Work task: Would you please copy each line below that includes the string "this"?
▼▼▼
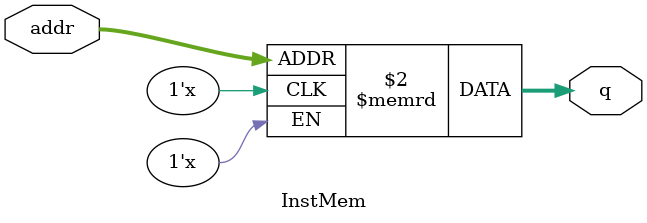
<source format=sv>
module InstMem
(
	input [31:0] addr,
	output reg [31:0] q
);
	// Declare the ROM variable
	//reg [31:0] rom[15:0];
	// Initialize the ROM with $readmemb.  Put the memory contents
	// in the file single_port_rom_init.txt.  Without this file,
	// this design will not compile.
  reg [31:0] rom[15:0];
	initial
	begin
      	
		//$readmemb("rom_init.bin", rom);
	end

	always @ (addr)
	begin
		q ={rom[addr]};
	end
	//
endmodule
</source>
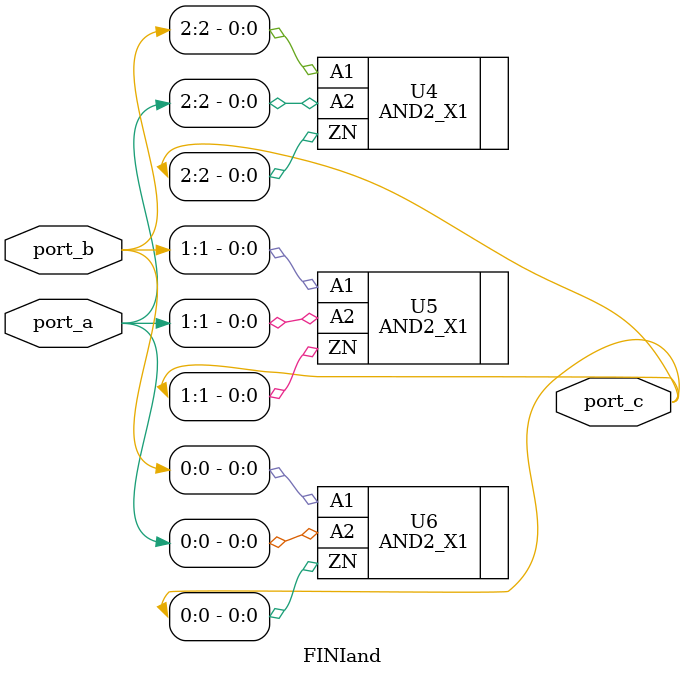
<source format=v>

module FINIand ( port_a, port_b, port_c );
  input [2:0] port_a;
  input [2:0] port_b;
  output [2:0] port_c;


  AND2_X1 U4 ( .A1(port_b[2]), .A2(port_a[2]), .ZN(port_c[2]) );
  AND2_X1 U5 ( .A1(port_b[1]), .A2(port_a[1]), .ZN(port_c[1]) );
  AND2_X1 U6 ( .A1(port_b[0]), .A2(port_a[0]), .ZN(port_c[0]) );
endmodule


</source>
▲▲▲
Answer area:
	// in the file single_port_rom_init.txt.  Without this file,
	// this design will not compile.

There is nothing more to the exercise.